Sebagai pengganti, BEI memasukkan sembilan emiten baru ke dalam indeks acuan tersebut. Emiten-emiten yang kini bergabung yakni PT BFI Finance Indonesia Tbk (BFIN), PT Astrindo Nusantara Infrastruktur Tbk (BIPI), PT Bakrie & Brothers Tbk (BNBR), PT Indokripto Koin Semesta Tbk (COIN), serta PT Hartadinata Abadi Tbk (EMAS). Daftar tersebut dilengkapi oleh PT Gudang Garam Tbk (GGRM), PT PP London Sumatra Indonesia Tbk (LSIP), PT Sanurhasta Mitra Tbk (MINA), dan PT RMK Energy Tbk (RMKE).
Proses penyesuaian berkala ini dilakukan untuk menjaga integritas Indeks KOMPAS100. Kriteria seleksi utama mencakup likuiditas transaksi yang tinggi, kapitalisasi pasar yang memadai, serta kualitas fundamental emiten yang solid. Perubahan komposisi ini menjadi krusial bagi pelaku pasar karena menjadi acuan bagi manajer investasi dalam mengelola reksa dana indeks maupun keputusan strategis investor institusi.
Di tengah dinamika pasar, kinerja indeks secara umum memang sedang mendapat tekanan. Financial Expert Ajaib Sekuritas, Ratih Mustikoningsih menyatakan dalam analisisnya bahwa Indeks KOMPAS100 mencatatkan pelemahan sebesar 31,58% secara year to date (YTD) per 31 Juli 2026. Angka tersebut tercatat lebih dalam dibandingkan koreksi Indeks Harga Saham Gabungan (IHSG) yang sebesar 27,9%.

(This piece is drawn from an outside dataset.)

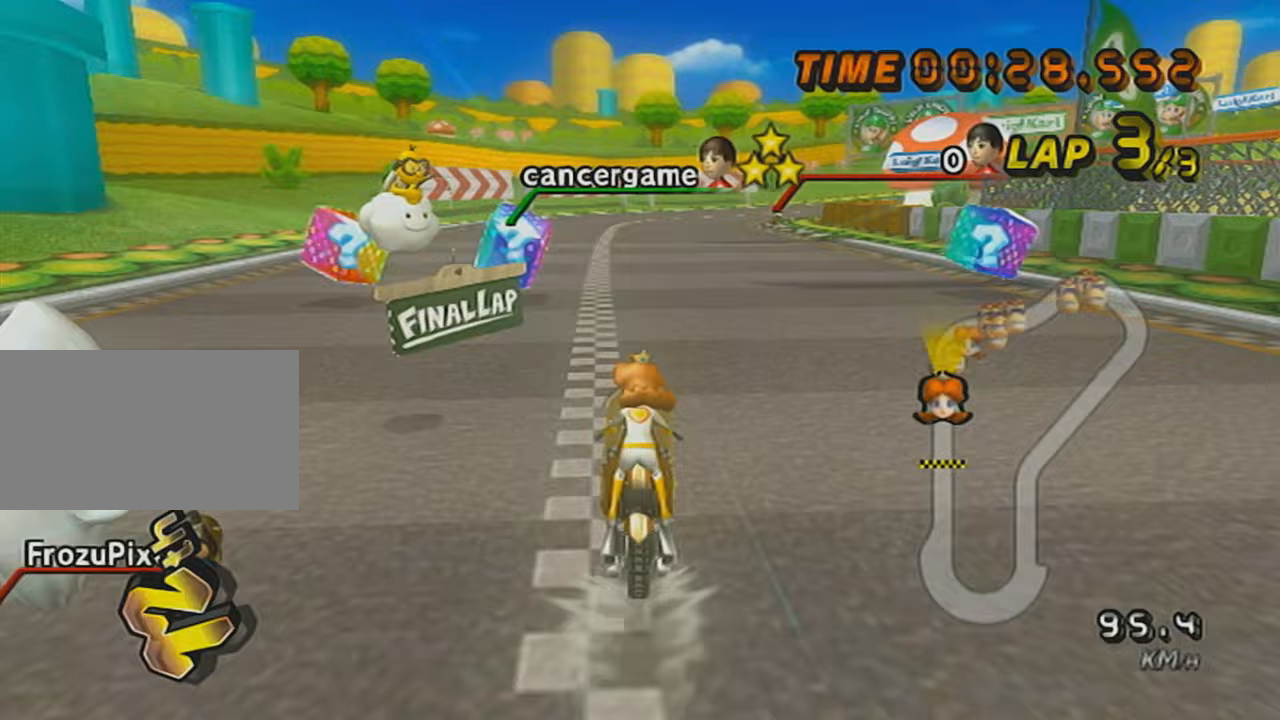
{"buttons": ["A", "R1"], "left_stick": "right", "events": [[83, "left_stick", "left"], [350, "left_stick", "center"], [384, "R1", "up"], [434, "R1", "down"], [450, "left_stick", "right"]]}
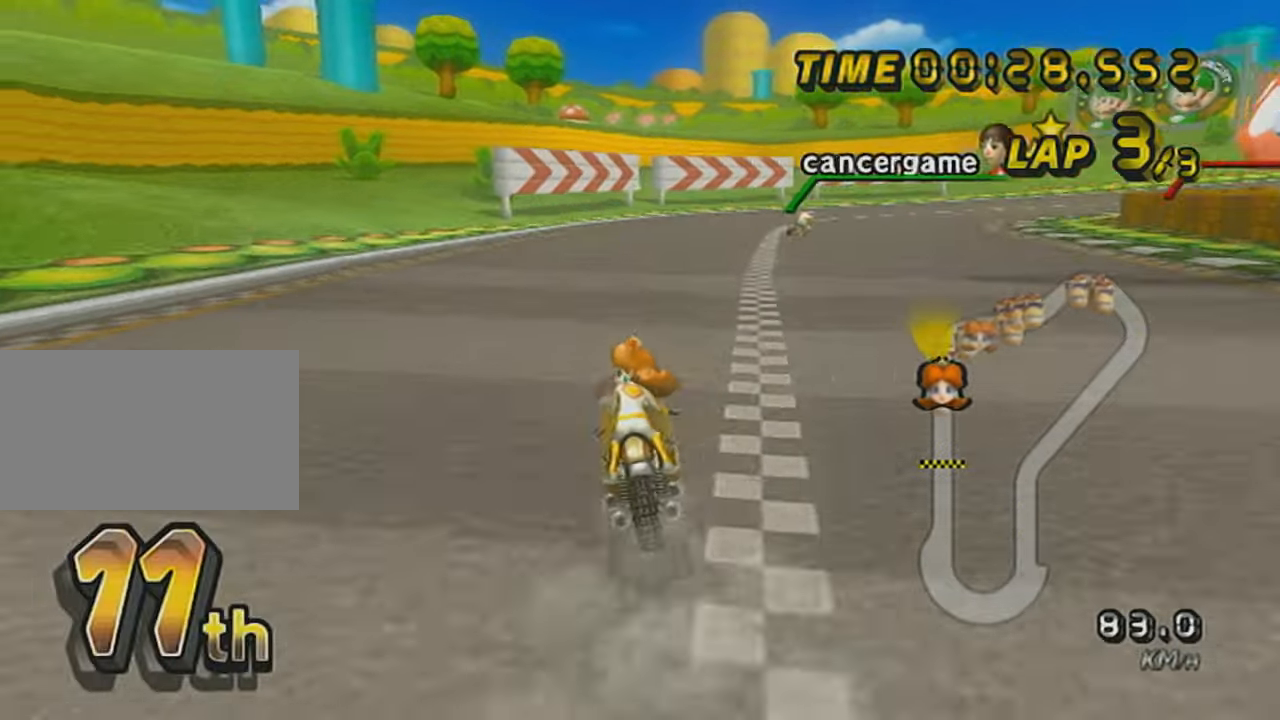
{"buttons": ["A", "R1"], "left_stick": "up-right", "events": [[133, "left_stick", "up-right"], [216, "X", "down"], [450, "X", "up"]]}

Tingginya tekanan jual oleh investor asing menjadi salah satu faktor utama pelemahan pasar. Ratih Mustikoningsih mengungkapkan, sepanjang periode 8 Juni hingga 31 Juli 2026, investor asing mencatatkan net sell sebesar Rp10,6 triliun. Secara akumulatif tahun berjalan, nilai jual bersih asing telah menembus angka Rp71,4 triliun.
“Berdasarkan hasil analisis ekonometrika U-MIDAS menggunakan data harian selama lima tahun terakhir, setiap arus modal keluar investor asing sebesar Rp1 triliun terbukti menekan IHSG secara real time sebesar 54,6 poin,” ujar Ratih.
Menyikapi kondisi tersebut, investor disarankan untuk tetap bersikap defensif namun adaptif. Strategi portofolio yang disarankan mencakup alokasi 45% pada saham value, 25% pada saham growth, dan 30% dalam bentuk kas. Sektor perbankan dinilai masih menarik karena menawarkan imbal hasil dividen (dividend yield) yang cukup tinggi, seperti yang terlihat pada BMRI, BBRI, BBNI, dan BBCA. Selain perbankan, saham sektor energi juga dipandang potensial seiring kenaikan harga minyak mentah Brent yang mencapai US$90 per barel.